Jack Nicolson as Patañjali in "The (Skull) Shining"
Fight or flight cannot be decided upon: it is a reptilian instinct. Our neocortex bows to it. So if sages retreated into isolation as a fight or flight response, my guess is they had little reasoned choice in the matter. It was how their brain felt they could survive, given the fear of their own knowledge.
So here they are in isolation, with a brain designed to be around other humans. Did you ever try to use one tool to do another tool’s job? Everything goes as expected: A human will go insane, because a human cannot be stable on their own. Perhaps the yogis of their day spent so much time in isolation their physiological and psychological systems started to break down.
Here are some classical yoga techniques that show a will to be non-human:
-Khechari mudra involved literally sliding the tongue down throat, as if you were swallowing your ability to speak (and eventually your ability to breathe). Cutting the lingual frenulum and rubbing ghee on it is recommended for easier and further tongue sliding.
-Moorcha pranayama: The purpose of this breathwork was to induce fainting or swooning. You hyperventilate until you were light in the head. It was said to induce “a psychic state”. Here is what’s really happening: The decrease of CO2 in the blood ups the pH of the blood, which constricts the blood vessels leading to the brain. It’s like getting drunk, but cheaper. Escapism at it’s finest!
-Many poses listed in the Hatha Yoga Pradipika are named after plants and animals: There are poses attempting to emulate a cow’s face, a fish and a tortoise. Perhaps they were mimicking animals in an attempt to be as peaceful as the rest of nature seemed. The conclusions are more ominous with shavasana, which means corpse pose: Could a sage’s period of isolation result in thoughts like “I’d rather be dead”? Modern science has an answer for that: Yes.

"An otter...Maybe I'd like to be an otter."
Let’s look at Daoist interpretations of the world: The “no-self”, the void, the emptiness. It’s true you can logically deduce that nothing exists. We’re the only animals that would consider this proof significant. We’re the only animals with huge neo-cortexes walking around abstracting things, and allowing our reptilian brain and our mammilian brain to be at odds with one another.
Humans are social beings. Put anybody in isolation and eventually they will go insane. Yoga practices are becoming popular today because of the cubicle/car/paranoia-induced isolation modern humans are forced into.

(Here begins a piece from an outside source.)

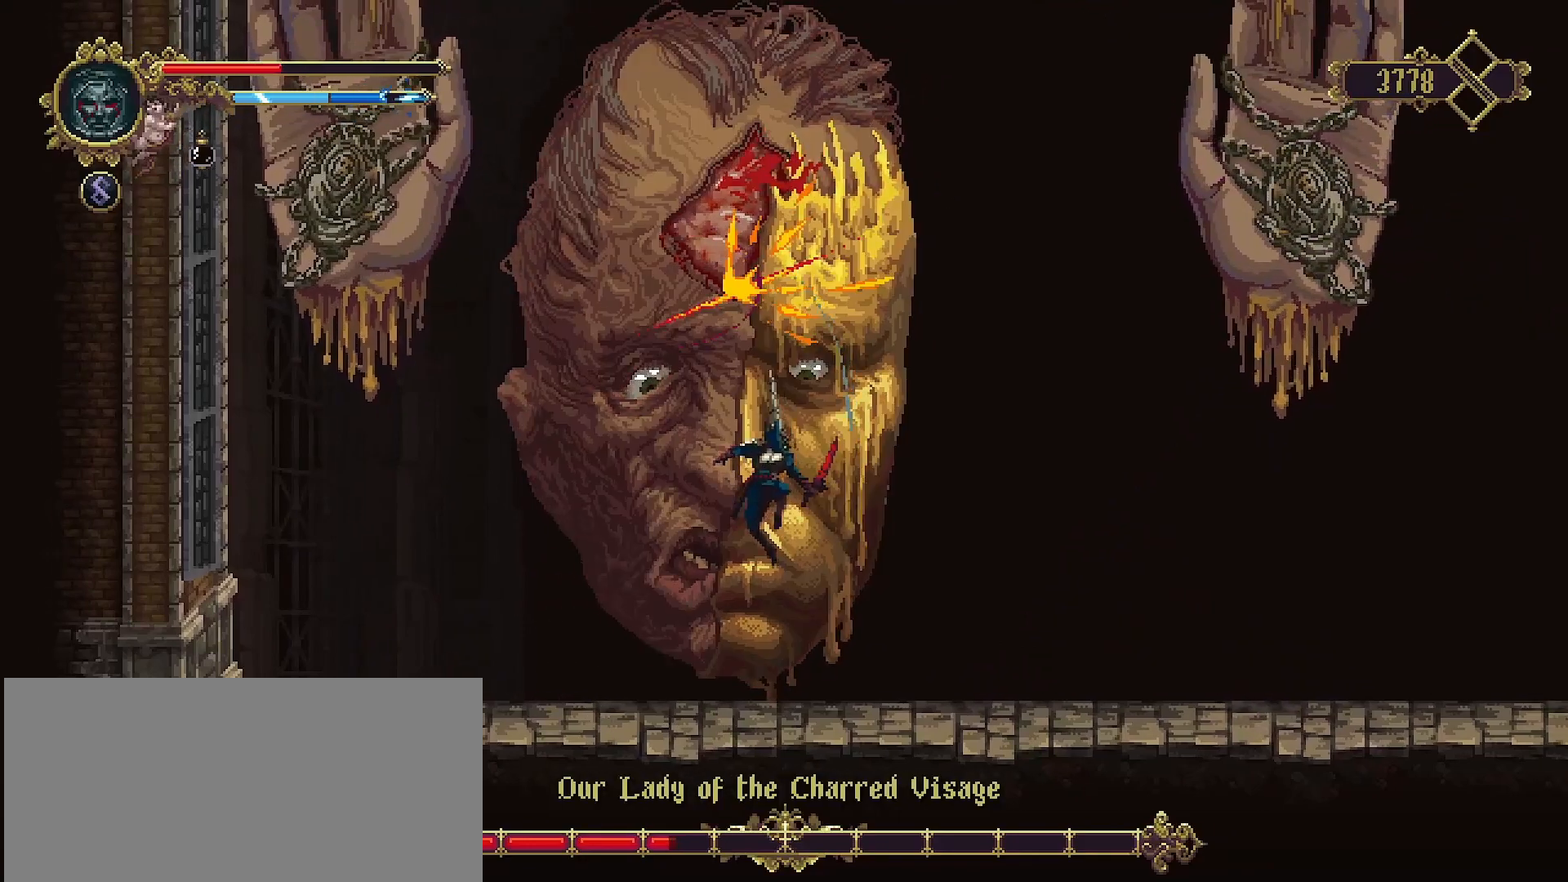
{"buttons": [], "left_stick": "right", "right_stick": "center", "events": [[133, "left_stick", "center"], [300, "left_stick", "up"], [500, "left_stick", "right"]]}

Could this be the real reason pranayama (yogic breathwork) and other yogic techniques exist? Here’s a partial list of what happens in the body when people are isolated:
- Decreased REM sleep
- Immune competency decreases
- Increased anxiety
- Increased erratic aggression
Compare this list to what yoga has been proven to do: de-stress, help sleep, induce calm, boost immunity, and help with depression. Perhaps yoga’s legacy stems from those who were just doing their best to cope with the results of social isolation.
When yoga teachers teach breathing techniques, they might be teaching a classroom full of adults who are making up for years of lost breathing education, all because they slept alone in their infancy. We might be instructing someone with a desperate mammalian need to be around others. To spend a quiet moment in a room with other human beings may be the thing that keeps them sane. To have a common goal of spending another five breaths in a difficult pose with others doing the same thing, to feel accomplishment with others: This may be the most socially and psychologically meaningful part of their day.
So perhaps the sages were insane. But it doesn’t detract from their sagacity at all.